Spaces:
Running
EuroLLM 22B conversion on a Mac Studio M2 Max 32Gb
Hi,
I have an issue with a local conversion of the EuroLLM 22B model. I can use the Q6-version from the community with no issues. Now I would like to test a mixed 4-6 quantization with a group size of 128. When I try to convert the model using:
mlx_lm.convert \
--hf-path mlx-community/EuroLLM-22B-Instruct-2512-mlx-bf16 \
--mlx-path models/EuroLLM-22b-mixed-4-6 \
-q \
--quant-predicate mixed_4_6
and these models:
- mlx-community/EuroLLM-22B-Instruct-2512-mlx-bf16 or
- utter-project/EuroLLM-22B-Instruct-2512
I get this error:
libc++abi: terminating due to uncaught exception of type std::runtime_error: [METAL] Command buffer execution failed: Caused GPU Timeout Error (00000002:kIOGPUCommandBufferCallbackErrorTimeout)

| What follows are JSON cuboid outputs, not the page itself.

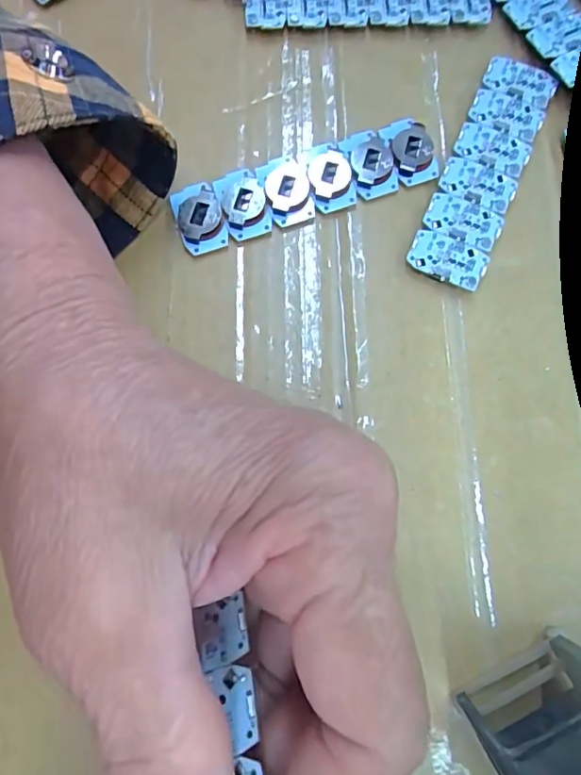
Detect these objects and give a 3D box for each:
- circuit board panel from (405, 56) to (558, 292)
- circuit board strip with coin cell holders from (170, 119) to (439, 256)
[{"bbox_3d":[0.079,-0.088,0.213,0.029,0.007,0.105,23,76,7],"label":"circuit board panel"},{"bbox_3d":[0.006,-0.083,0.210,0.105,0.005,0.029,-20,75,-4],"label":"circuit board strip with coin cell holders"}]

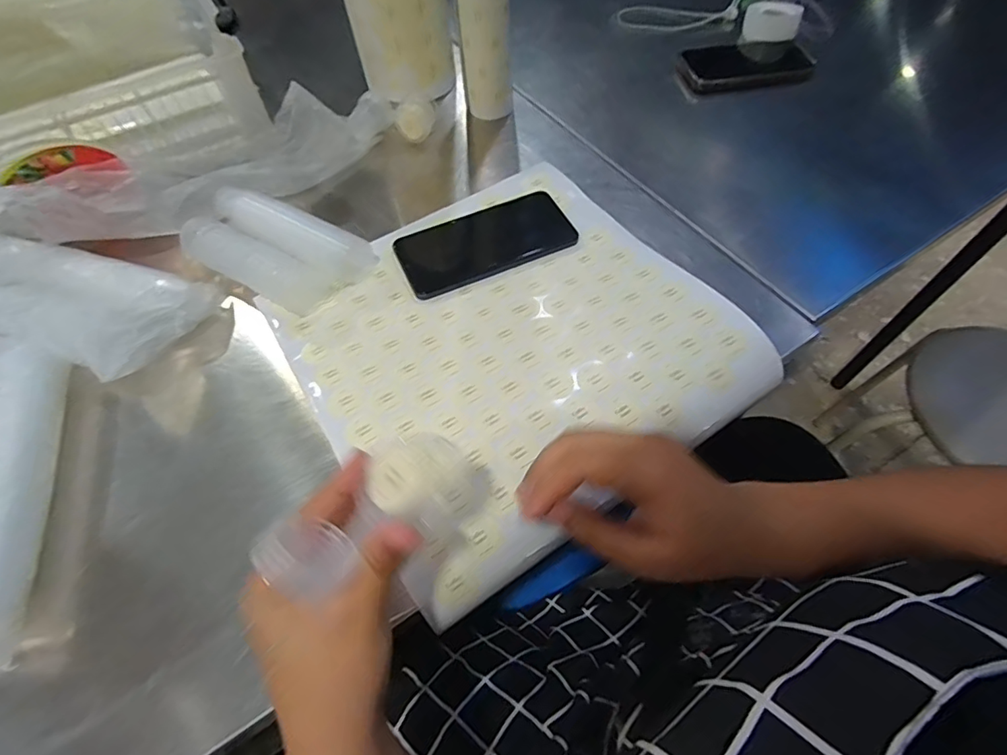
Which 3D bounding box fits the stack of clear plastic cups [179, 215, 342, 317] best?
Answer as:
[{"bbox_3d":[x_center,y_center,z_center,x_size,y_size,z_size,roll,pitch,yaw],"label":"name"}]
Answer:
[{"bbox_3d":[-0.223,-0.099,0.447,0.147,0.037,0.046,21,58,19],"label":"stack of clear plastic cups"}]

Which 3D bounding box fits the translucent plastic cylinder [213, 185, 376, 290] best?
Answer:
[{"bbox_3d":[-0.201,-0.134,0.470,0.167,0.034,0.049,28,64,18],"label":"translucent plastic cylinder"}]

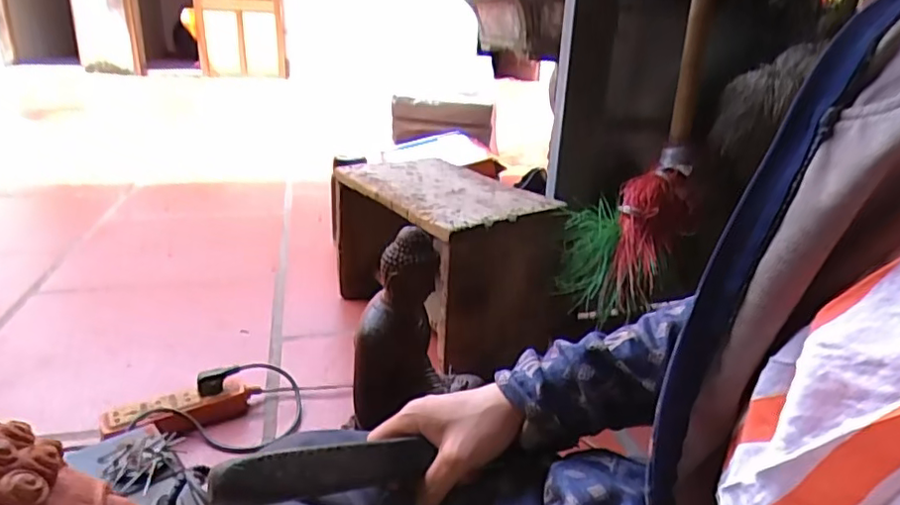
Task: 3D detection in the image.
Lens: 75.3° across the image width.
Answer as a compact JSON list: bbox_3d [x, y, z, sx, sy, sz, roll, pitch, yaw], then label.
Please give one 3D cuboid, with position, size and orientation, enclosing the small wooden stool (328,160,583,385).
[{"bbox_3d":[-0.015,0.009,1.122,0.247,0.293,0.429,-14,27,-33],"label":"small wooden stool"}]

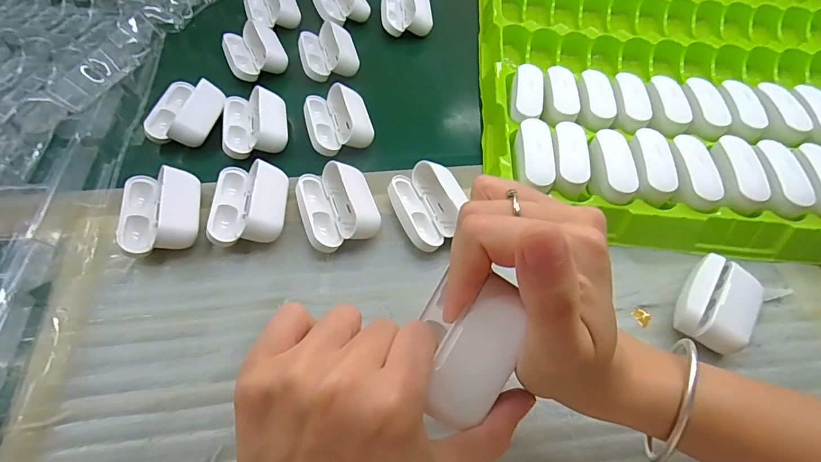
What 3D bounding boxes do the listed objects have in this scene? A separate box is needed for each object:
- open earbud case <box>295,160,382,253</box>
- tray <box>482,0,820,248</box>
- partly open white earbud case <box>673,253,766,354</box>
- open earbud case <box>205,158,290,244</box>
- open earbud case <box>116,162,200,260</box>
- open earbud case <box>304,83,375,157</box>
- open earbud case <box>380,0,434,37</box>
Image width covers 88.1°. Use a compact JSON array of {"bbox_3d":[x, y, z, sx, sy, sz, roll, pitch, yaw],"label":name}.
[{"bbox_3d":[-0.054,-0.019,0.314,0.053,0.030,0.065,-17,60,-13],"label":"open earbud case"},{"bbox_3d":[0.380,-0.168,0.417,0.610,0.039,0.442,5,58,1],"label":"tray"},{"bbox_3d":[0.205,0.050,0.284,0.045,0.023,0.060,40,65,20],"label":"partly open white earbud case"},{"bbox_3d":[-0.119,-0.019,0.314,0.050,0.030,0.063,-2,58,-4],"label":"open earbud case"},{"bbox_3d":[-0.180,-0.015,0.307,0.051,0.032,0.066,-9,59,-8],"label":"open earbud case"},{"bbox_3d":[-0.064,-0.095,0.376,0.053,0.036,0.063,-15,60,-11],"label":"open earbud case"},{"bbox_3d":[-0.004,-0.238,0.462,0.055,0.031,0.061,-3,58,-4],"label":"open earbud case"}]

I increased the time out with:
sudo sysctl debug.lowpri_throttle_enabled=0
export METAL_DEVICE_TIMEOUT=7200
Is my Mac Studio just not suitable for the job? Or is it a certain setting I need to change? I have successfully converted Codestral 22B before on my Mac.

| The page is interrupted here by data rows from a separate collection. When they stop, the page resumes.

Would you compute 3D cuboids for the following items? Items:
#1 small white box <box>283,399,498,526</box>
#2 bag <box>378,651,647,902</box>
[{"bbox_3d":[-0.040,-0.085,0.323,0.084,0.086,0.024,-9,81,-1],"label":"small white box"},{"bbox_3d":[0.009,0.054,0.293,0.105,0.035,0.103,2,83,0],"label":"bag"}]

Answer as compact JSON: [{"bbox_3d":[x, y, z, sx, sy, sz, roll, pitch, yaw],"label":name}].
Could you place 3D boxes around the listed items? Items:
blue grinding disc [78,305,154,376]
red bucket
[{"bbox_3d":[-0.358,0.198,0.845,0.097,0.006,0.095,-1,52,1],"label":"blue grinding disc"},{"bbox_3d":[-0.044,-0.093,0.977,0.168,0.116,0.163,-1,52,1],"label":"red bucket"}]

Currently I am using MLX-LM 0.30.1.
Ok, found the reason for this.... Bit stupid. I had the huffingface cache on a external disk. Thought that Thunderbolt with a SSD disk would be no problem. It is not for most model, but it ended up being a big issue with EuroLLM 22B. So GPU timeout was caused by tot much latency from my Mac M2 Thunderbolt Connection.